The shop is certainly new premises within the meaning of Rent Restriction Ordinance 1953, s 4 (b). It is therefore essential to prove the cost of the construction and also the value of the land in order to ascertain the standard rent. The premises, according to the evidence before the court of first instance, were constructed in 1956—1957. The evidence showed that the tenant asked in writing for a statement of the standard rent, but no reply was given in accordance with the requirements of Rent Restriction Ordinance 1953, S. 17.
Though the failure to give a reply is not a ground for non-payment of rents, it is undoubtedly a ground for resisting art order for possession, and the court in refusing to give an order for possession has a sound ground for so refusing.
As to assessment of the standard rent, I find it is very difficult to disagree with the learned Province Judge. Conflicting evidence was heard on assessment both of buildings and land. The learned Province Judge accepted the assessment made on what is known as the plinth area method, the best possible way of assessment. I think he is right in doing so, owing to conflicting evidence in the trial.

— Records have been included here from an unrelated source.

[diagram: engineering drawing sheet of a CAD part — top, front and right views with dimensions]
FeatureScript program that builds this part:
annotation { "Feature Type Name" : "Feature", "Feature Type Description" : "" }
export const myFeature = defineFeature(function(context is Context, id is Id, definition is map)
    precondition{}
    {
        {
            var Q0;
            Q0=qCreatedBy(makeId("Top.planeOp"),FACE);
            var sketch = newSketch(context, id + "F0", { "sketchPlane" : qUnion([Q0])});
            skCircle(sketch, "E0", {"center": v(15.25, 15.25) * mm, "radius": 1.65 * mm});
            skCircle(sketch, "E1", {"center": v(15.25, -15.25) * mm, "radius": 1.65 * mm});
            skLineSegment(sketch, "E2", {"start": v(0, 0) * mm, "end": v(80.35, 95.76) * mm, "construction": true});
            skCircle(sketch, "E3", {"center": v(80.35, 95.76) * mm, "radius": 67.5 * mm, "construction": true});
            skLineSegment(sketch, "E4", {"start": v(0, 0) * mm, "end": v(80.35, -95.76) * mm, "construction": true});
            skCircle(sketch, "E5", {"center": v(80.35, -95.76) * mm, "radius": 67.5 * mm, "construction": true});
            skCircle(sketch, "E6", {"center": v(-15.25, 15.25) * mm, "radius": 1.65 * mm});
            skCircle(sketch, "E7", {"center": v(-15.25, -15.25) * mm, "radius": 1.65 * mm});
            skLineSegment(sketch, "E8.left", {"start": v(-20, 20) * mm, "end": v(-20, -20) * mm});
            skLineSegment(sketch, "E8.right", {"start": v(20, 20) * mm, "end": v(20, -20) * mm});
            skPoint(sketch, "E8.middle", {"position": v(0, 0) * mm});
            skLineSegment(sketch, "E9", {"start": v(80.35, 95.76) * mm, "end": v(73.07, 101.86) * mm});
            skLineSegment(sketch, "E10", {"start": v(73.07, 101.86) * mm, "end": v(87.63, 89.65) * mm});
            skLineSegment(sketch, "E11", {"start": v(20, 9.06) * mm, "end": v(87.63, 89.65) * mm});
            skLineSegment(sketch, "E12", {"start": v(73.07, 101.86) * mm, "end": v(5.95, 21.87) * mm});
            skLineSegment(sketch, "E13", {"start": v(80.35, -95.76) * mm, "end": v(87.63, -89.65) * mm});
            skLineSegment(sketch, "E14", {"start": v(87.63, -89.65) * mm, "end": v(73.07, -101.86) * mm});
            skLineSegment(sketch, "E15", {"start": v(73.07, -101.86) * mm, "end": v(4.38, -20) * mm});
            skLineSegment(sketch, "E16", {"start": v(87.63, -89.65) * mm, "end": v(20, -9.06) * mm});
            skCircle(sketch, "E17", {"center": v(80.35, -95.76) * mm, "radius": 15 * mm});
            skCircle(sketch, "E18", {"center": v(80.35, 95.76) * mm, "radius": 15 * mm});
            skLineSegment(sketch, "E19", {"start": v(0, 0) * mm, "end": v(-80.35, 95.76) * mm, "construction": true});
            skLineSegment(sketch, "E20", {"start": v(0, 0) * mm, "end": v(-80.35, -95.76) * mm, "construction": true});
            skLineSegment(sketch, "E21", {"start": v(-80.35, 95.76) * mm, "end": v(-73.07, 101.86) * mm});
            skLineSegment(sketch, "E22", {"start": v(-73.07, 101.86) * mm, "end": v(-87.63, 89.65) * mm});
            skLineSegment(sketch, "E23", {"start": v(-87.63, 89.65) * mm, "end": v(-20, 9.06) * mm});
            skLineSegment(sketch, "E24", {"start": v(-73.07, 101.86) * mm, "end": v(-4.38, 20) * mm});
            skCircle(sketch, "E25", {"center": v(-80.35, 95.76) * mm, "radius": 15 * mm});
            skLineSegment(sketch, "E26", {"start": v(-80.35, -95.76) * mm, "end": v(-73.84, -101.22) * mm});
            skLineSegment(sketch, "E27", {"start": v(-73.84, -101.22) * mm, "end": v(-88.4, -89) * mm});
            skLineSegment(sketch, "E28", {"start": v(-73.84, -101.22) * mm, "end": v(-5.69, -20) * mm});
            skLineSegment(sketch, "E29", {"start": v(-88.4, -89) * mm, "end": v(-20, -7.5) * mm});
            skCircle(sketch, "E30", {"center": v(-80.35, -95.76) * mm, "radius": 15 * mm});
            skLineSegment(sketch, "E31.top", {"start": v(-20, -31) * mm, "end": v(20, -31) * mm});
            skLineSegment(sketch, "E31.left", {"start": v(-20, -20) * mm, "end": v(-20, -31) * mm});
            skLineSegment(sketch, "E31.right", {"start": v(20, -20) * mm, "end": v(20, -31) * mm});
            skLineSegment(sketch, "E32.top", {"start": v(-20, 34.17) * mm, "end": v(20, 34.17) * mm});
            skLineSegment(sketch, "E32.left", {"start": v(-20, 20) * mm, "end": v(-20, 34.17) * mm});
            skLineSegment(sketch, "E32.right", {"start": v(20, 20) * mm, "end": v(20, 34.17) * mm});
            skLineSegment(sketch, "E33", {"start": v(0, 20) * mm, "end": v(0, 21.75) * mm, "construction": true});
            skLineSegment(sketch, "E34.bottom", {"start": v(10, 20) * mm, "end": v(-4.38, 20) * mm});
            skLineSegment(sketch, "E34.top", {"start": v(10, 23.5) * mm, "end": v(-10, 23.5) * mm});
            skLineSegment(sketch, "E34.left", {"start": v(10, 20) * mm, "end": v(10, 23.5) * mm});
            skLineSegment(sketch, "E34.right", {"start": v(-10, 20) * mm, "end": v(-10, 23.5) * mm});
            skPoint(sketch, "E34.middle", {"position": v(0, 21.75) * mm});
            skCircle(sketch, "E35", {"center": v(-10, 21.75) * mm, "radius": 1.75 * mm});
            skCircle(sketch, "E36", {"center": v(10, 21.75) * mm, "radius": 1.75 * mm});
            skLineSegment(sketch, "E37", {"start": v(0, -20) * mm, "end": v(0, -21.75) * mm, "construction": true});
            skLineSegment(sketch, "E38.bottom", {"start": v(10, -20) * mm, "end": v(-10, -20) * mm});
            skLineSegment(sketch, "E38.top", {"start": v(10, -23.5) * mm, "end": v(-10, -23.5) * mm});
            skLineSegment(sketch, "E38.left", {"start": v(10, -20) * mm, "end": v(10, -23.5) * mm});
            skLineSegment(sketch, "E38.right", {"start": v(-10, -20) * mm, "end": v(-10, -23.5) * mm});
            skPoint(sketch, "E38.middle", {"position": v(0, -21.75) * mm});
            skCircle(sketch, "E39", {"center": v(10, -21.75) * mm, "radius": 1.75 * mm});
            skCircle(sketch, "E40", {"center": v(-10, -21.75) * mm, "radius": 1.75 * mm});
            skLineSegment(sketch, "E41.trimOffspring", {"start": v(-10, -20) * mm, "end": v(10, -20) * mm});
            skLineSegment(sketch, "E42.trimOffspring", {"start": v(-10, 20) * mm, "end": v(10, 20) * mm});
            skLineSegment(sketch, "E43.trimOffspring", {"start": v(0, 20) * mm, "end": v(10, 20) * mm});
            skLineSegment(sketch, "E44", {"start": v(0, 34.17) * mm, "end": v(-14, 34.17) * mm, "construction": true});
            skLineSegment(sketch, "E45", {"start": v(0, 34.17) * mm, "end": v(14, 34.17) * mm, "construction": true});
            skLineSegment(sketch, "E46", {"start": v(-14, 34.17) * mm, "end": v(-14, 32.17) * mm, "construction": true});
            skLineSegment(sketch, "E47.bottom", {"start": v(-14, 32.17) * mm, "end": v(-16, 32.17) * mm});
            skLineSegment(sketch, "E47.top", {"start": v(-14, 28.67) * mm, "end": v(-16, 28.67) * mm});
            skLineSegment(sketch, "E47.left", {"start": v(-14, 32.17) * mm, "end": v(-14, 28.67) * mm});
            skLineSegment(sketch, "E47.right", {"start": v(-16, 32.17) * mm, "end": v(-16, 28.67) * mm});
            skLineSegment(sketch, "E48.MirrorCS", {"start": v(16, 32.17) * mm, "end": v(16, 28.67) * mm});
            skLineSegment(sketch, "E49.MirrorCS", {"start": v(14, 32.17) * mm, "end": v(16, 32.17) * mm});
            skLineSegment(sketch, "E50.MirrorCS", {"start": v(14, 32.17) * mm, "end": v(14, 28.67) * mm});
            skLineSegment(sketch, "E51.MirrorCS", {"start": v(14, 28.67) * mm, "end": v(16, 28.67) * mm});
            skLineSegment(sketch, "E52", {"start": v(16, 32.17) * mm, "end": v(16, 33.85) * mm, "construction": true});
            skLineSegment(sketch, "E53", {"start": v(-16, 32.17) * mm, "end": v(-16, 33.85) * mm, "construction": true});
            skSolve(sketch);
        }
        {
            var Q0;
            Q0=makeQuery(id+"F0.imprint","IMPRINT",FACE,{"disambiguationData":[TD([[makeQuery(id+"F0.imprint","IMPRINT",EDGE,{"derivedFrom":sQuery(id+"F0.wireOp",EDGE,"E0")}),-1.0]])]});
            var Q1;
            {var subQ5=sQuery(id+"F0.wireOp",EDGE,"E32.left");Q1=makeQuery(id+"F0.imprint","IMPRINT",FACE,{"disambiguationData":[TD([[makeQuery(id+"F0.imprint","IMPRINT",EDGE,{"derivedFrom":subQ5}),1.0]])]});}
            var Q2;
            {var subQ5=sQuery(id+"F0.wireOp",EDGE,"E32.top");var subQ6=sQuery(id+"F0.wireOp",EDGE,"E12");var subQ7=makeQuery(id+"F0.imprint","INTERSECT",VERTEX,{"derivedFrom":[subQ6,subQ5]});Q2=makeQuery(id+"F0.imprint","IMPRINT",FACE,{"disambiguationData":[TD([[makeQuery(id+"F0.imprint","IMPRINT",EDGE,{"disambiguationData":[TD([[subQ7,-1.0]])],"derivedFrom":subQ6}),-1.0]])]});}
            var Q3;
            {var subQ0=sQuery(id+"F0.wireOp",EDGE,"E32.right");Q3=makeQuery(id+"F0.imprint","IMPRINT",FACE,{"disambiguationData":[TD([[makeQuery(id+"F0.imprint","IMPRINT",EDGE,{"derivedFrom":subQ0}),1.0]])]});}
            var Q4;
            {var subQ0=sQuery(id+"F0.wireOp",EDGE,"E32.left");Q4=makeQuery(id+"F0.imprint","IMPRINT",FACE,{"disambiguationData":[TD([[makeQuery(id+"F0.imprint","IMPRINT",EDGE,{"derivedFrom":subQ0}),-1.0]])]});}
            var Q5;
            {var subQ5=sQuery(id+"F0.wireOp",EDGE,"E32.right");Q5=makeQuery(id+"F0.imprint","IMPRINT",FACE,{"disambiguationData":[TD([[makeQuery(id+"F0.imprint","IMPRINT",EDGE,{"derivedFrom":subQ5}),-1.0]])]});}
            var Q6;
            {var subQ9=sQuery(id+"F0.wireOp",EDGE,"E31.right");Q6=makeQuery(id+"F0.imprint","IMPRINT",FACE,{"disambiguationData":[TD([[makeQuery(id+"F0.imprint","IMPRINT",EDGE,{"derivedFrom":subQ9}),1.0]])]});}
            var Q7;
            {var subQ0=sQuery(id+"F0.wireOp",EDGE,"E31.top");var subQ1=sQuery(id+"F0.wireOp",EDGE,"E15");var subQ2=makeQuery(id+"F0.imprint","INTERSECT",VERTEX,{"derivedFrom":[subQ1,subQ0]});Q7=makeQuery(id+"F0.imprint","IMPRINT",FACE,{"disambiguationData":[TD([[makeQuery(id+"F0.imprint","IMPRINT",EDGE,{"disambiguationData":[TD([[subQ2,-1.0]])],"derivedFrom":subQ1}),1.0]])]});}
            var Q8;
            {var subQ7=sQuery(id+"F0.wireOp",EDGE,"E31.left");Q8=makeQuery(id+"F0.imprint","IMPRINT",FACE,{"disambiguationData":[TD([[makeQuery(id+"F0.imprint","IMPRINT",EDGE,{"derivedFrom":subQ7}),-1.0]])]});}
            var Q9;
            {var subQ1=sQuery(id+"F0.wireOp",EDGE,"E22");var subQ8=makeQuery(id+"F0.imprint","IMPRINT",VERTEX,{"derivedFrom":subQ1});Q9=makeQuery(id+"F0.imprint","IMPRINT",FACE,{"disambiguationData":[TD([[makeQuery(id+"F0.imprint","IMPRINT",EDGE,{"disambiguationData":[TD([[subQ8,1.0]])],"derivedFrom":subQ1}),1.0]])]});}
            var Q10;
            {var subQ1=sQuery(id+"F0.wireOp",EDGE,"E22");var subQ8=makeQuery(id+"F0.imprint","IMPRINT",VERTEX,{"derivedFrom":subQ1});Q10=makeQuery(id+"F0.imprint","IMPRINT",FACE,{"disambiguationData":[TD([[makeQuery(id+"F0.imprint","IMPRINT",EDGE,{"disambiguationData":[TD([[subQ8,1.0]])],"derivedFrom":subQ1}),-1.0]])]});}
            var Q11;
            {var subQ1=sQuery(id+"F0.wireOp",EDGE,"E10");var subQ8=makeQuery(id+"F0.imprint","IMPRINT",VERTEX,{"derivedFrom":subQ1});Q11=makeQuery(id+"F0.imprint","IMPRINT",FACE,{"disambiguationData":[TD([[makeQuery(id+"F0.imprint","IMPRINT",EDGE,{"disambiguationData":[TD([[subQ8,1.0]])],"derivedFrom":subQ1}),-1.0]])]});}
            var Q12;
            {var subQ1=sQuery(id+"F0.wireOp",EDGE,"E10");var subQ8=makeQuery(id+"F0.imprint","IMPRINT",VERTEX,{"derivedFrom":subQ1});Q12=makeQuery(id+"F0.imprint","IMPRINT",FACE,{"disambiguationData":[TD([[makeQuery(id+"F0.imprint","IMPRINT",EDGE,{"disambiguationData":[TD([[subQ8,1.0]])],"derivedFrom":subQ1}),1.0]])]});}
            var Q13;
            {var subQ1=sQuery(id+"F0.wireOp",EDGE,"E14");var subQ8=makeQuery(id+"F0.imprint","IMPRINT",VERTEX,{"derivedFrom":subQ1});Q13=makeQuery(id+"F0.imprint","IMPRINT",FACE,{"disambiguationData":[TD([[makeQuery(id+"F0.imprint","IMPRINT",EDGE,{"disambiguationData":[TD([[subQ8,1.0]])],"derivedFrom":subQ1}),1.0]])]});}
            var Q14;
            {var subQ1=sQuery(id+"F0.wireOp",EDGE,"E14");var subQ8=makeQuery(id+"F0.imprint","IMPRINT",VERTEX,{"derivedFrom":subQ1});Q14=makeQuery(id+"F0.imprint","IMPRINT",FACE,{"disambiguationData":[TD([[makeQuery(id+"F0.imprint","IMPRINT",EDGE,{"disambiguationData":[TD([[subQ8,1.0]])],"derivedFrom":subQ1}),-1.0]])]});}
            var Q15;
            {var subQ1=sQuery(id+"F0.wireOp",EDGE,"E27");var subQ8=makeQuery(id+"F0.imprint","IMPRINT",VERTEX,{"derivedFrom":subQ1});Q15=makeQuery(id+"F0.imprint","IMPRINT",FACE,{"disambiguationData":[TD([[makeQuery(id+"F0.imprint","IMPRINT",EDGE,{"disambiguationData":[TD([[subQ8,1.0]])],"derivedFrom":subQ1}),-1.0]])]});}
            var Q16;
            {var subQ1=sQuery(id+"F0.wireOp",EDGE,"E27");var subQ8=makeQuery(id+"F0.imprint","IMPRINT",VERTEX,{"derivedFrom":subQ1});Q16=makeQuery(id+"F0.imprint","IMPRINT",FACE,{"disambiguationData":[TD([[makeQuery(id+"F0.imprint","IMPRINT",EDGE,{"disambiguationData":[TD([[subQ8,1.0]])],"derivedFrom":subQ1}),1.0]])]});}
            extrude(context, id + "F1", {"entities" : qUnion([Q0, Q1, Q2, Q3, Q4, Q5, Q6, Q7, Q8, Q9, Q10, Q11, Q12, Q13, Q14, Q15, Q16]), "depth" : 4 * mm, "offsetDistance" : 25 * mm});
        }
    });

Once the standard rent is ascertained there would be no difficulty in calculating the amounts due to the landlord, and I think there is no grievance complained of as to the correctness of the amounts due to the applicant.
As I have already mentioned, applicant’s failure to supply the standard rent when asked for rendered his right to an order for possession unenforce able for frustration coming from his side, and therefore this application is hopeless and should be dismissed summarily.